FranckCo / GSIM-SPAP

Generic Statistical Information Model - Statistical Program and Acquisition Program
5 stars 0 forks source link

Web Robot = Mode, not Instrument? / additional Instruments #12

Open michaeladenk opened 11 years ago

michaeladenk commented 11 years ago

Reviewing Chris' GSBPM Level 1 Objects model, the Web Scraping use case, and the "Collect Output Statistics from other Agencies" use case, I was wondering whether Web Scraping/Internet Robot is just one possible Mode of a more general "Data Harvesting" Instrument. (This is probably not yet the perfect name.) Other possible Modes could be a Web Service, FTP exchange, etc. (Or would we call this rather a Transmission Channel?)

In terms of the Instrument, why not distinguish

As register and public-use micro data (etc) are actually subtypes of Products, maybe the first-level distinction is simply between "collect your own/new data" and "harvest existing statistical products".

I know, this covers actually two different issues now

  1. robot = mode or transfer channel or instrument and
  2. what instruments should the model include
victory1805 commented 11 years ago

The existence of primary and secondary collection is covered in the description of the model (see below). But they could be mentioned explicitly in the model either as an object (not sure about this) or more likely a relationship role to Data Resource. One program's primary collecton can become another program's secondary collection.
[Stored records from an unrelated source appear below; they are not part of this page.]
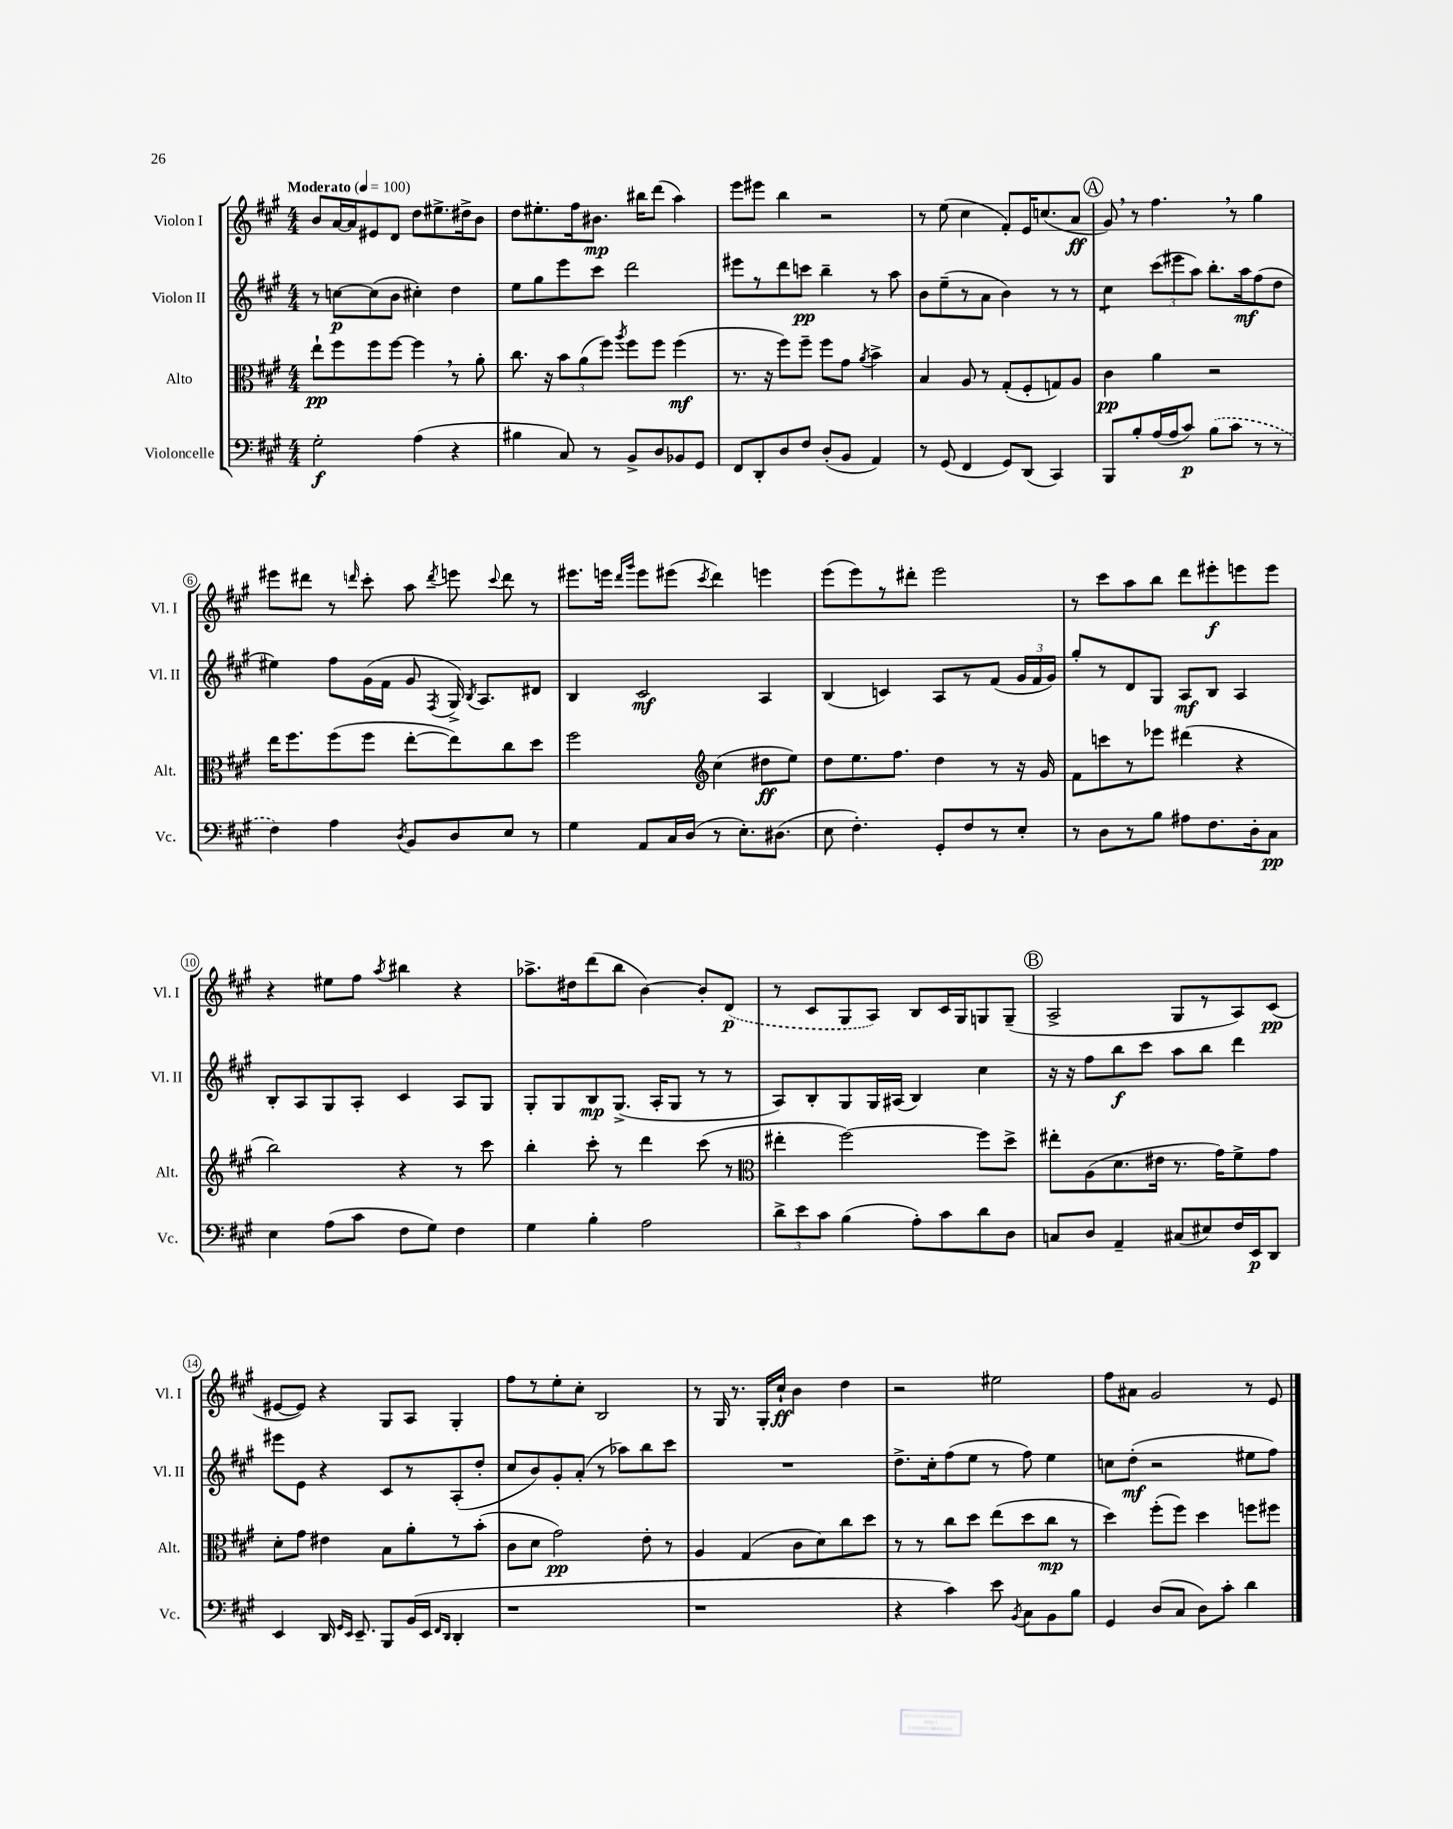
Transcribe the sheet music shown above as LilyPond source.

<<
\new StaffGroup <<
\new Staff = "s0" \with { instrumentName = "Violon I" shortInstrumentName = "Vl. I" } {
    \clef treble \key a \major \numericTimeSignature \time 4/4 \tempo "Moderato" 4 = 100
    \autoBeamOff b'8[ a'16~ a'16 eis'8 d'8] d''8[ eis''8.-> dis''16-> b'8] |
    d''8[ eis''8.-. fis''16 bis'8.]\mp bis''16[ d'''8]( a''4) |
    e'''8[ eis'''8] b''4 r2 |
    r8 e''8( cis''4 fis'8[-.) e'16 c''8.( a'8]\ff |
    \mark \markup { \circle "A" } gis'8) \breathe r8 fis''4. \breathe r8 gis''4 |
    eis'''8[ dis'''8] r8 \grace { d'''16 } cis'''8-. a''8 \acciaccatura { d'''8 } e'''8 \appoggiatura { cis'''8 } d'''8 r8 |
    eis'''8.[ e'''16] \grace { d'''16[ gis'''16] } e'''8[ eis'''8]( \acciaccatura { cis'''8 } d'''4) e'''4 |
    e'''8[( e'''8) r8 dis'''8]-. e'''2 |
    r8 cis'''8[ a''8 b''8] d'''8[ eis'''8-.\f e'''8 e'''8] |
    r4 eis''8[ fis''8] \acciaccatura { a''8 } bis''4 r4 |
    aes''8.[-> dis''16 d'''8( b''8] b'4~) b'8[-. \once \slurDashed d'8]\p( |
    r8 cis'8[ gis8 a8]) b8[ cis'16 gis16 g8 g8]--( |
    \mark \markup { \circle "B" } a2-> gis8[ r8 a8) cis'8]\pp( |
    eis'8[~ eis'8]) r4 gis8[ a8] gis4-. |
    fis''8[ r8 e''8-. cis''8]-. b2 |
    r8 gis16 r8. gis16[-. cis''16]-!\ff b'4 d''4 |
    r2 eis''2 |
    fis''8[ ais'8] gis'2 r8 e'8 \bar "|." |
}
\new Staff = "s1" \with { instrumentName = "Violon II" shortInstrumentName = "Vl. II" } {
    \clef treble \key a \major \numericTimeSignature \time 4/4
    \autoBeamOff r8 c''8[~\p c''8( b'8] cis''4-.) d''4 |
    e''8[ gis''8 e'''8 cis'''8] d'''2 |
    eis'''8[ r8 d'''8 c'''8]\pp b''4-- r8 a''8 |
    b'8[ e''8--( r8 a'8] b'4) r8 r8 |
    \mark \markup { \circle "A" } cis''4:8 \tuplet 3/2 { cis'''8[( eis'''8 a''8]) } b''8.[-. a''16\mf fis''8( d''8] |
    eis''4) fis''8[ gis'16( fis'16] gis'8 \acciaccatura { fis8 } gis16->) \acciaccatura { b8 } a8.[ dis'8] |
    b4 cis'2\mf a4 |
    b4( c'4) a8[ r8 fis'8]( \tuplet 3/2 { gis'16[ fis'16 gis'16]) } |
    gis''8[-. r8 d'8 gis8] a8[\mf b8] a4 |
    b8[-. a8 gis8 a8]-. cis'4 a8[ gis8] |
    gis8[-. gis8 b8\mp gis8.]->( a16[-. gis8] r8 r8 |
    a8[) b8-. gis8 gis16 ais16]( b4) cis''4 |
    \mark \markup { \circle "B" } r16 r16 fis''8[ b''8\f cis'''8] a''8[ b''8] d'''4 |
    eis'''8[ e'8] r4 cis'8[ r8 a8-.( d''8]-. |
    cis''8[ b'8) gis'8-. a'8]-.( r8 aes''8[) b''8 cis'''8] |
    R1 |
    d''8.[-> cis''16-. fis''8( e''8] r8 fis''8) e''4 |
    c''8[ d''8]-.\mf( r2 eis''8[ fis''8]) \bar "|." |
}
\new Staff = "s2" \with { instrumentName = "Alto" shortInstrumentName = "Alt." } {
    \clef alto \key a \major \numericTimeSignature \time 4/4
    \autoBeamOff e''8[-!\pp fis''8 fis''8 fis''8]~ fis''4 \breathe r8 a'8-. |
    cis''8. r16 \tuplet 3/2 { b'8[ a'8( fis''8]) } \acciaccatura { a''8 } fis''8[ fis''8] fis''4\mf( |
    r8. r16 fis''8[) fis''8]-- fis''8[ gis'8] \acciaccatura { a'8 } b'4-> |
    b4 a8 r8 gis8[-.( fis8-. g8) a8] |
    \mark \markup { \circle "A" } cis'4\pp a'4 r2 |
    e''16[ fis''8. fis''8( fis''8] e''8[~-. e''8) cis''8 d''8] |
    fis''2 \clef treble cis''4( dis''8[\ff e''8]) |
    d''8[ e''8. fis''8.] d''4 r8 r16 gis'16 |
    fis'8[ c'''8 r8 ees'''8] dis'''4( r4 |
    b''2) r4 r8 cis'''8 |
    b''4-. cis'''8-. r8 d'''4 cis'''8( r8 |
    \clef alto eis''4-. fis''2~) fis''8[ d''8]-> |
    \mark \markup { \circle "B" } eis''8[-. a8( d'8. eis'16] r8. gis'16[) fis'8-> gis'8] |
    d'8[-. gis'8] eis'4 b8[ a'8-. r8 b'8]-.( |
    cis'8[ d'8] gis'2\pp) e'8-. r8 |
    a4 gis4( cis'8[ d'8) cis''8 d''8] |
    r8 r8 cis''8[ d''8] e''8[( d''8 cis''8]\mp r8 |
    d''4) fis''8[-.( fis''8]) d''4 f''8[ fis''8] \bar "|." |
}
\new Staff = "s3" \with { instrumentName = "Violoncelle" shortInstrumentName = "Vc." } {
    \clef bass \key a \major \numericTimeSignature \time 4/4
    \autoBeamOff gis2-.\f a4( r4 |
    bis4 cis8) r8 b,8[-> d8 bes,8 gis,8] |
    fis,8[ d,8-. d8 fis8] d8[-.( b,8] a,4) |
    r8 gis,8( fis,4 gis,8[) d,8]( cis,4) |
    \mark \markup { \circle "A" } b,,8[ b8-. a16( a16 cis'8]\p) \once \slurDashed b8[( cis'8] r8 r8 |
    fis4) a4 \acciaccatura { d8 } b,8[ d8 e8] r8 |
    gis4 a,8[ cis16 d16]( r8 e8.[-.) dis8.]( |
    e8 fis4.-.) gis,8[-. fis8 r8 e8]-. |
    r8 d8[ r8 b8] ais8[ fis8. d16-. cis8]\pp |
    e4 a8[( cis'8] fis8[ gis8]) fis4 |
    gis4 b4-. a2 |
    \tuplet 3/2 { d'8[-> e'8 cis'8] } b4( a8[-.) cis'8 d'8 d8] |
    \mark \markup { \circle "B" } c8[ d8] a,4-- cis8[( eis8) fis16 e,16\p d,8] |
    e,4 d,16 \grace { gis,16[ e,16] } e,8.-- b,,8[ b,16( e,16] \grace { fis,16[ d,16] } d,4-. |
    r1 |
    r1 |
    r4 cis'4) e'8 \acciaccatura { b,8 } cis8[ b,8 b8] |
    gis,4 d8[( cis8] d8[) cis'8]-. d'4 \bar "|." |
}
>>
>>
\layout { \context { \Score \override BarNumber.stencil = #(make-stencil-circler 0.1 0.3 ly:text-interface::print) } }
The description of the statistical program in the model currently says "In the case of the traditional approach, an agency has received an Information Request and a set of Requirements; and has approved a Business Case. When this happens, a new Statistical Program is initiated. This Statistical Program will identify the Data Resource that it will need (existing or needing to be created). Once designed, the Statistical Program will have one or more iterations of Statistical Project, to investigate a set of characteristics for a given Population in relation to a particular time period. If the identified Data Resource is not sufficient for the purposes of the Statistical Project, an Acquisition ActivityProgram will be initiated, together with an Acquisition Project (for each instance of the time period) which will add Datasets to the Data Resource. Once this is complete, the Statistical Project will use a particular Dataset from the Data Resource to produce one or more Products or Services."

adamstatsnz commented 11 years ago

I have commented in another thread about primary/secondary and I do think this should be made as explicit as possible in the model. Getting this correct is key to getting a common understanding across agencies because this is an area that all do understand.

michaeladenk commented 11 years ago

I agree. And I think this could be in "Data Source" as commented in another thread.

michaeladenk commented 11 years ago

This seems to be solved by the current typology of Data Channel and Juan's suggestion of a generic Instrument that I'm supporting.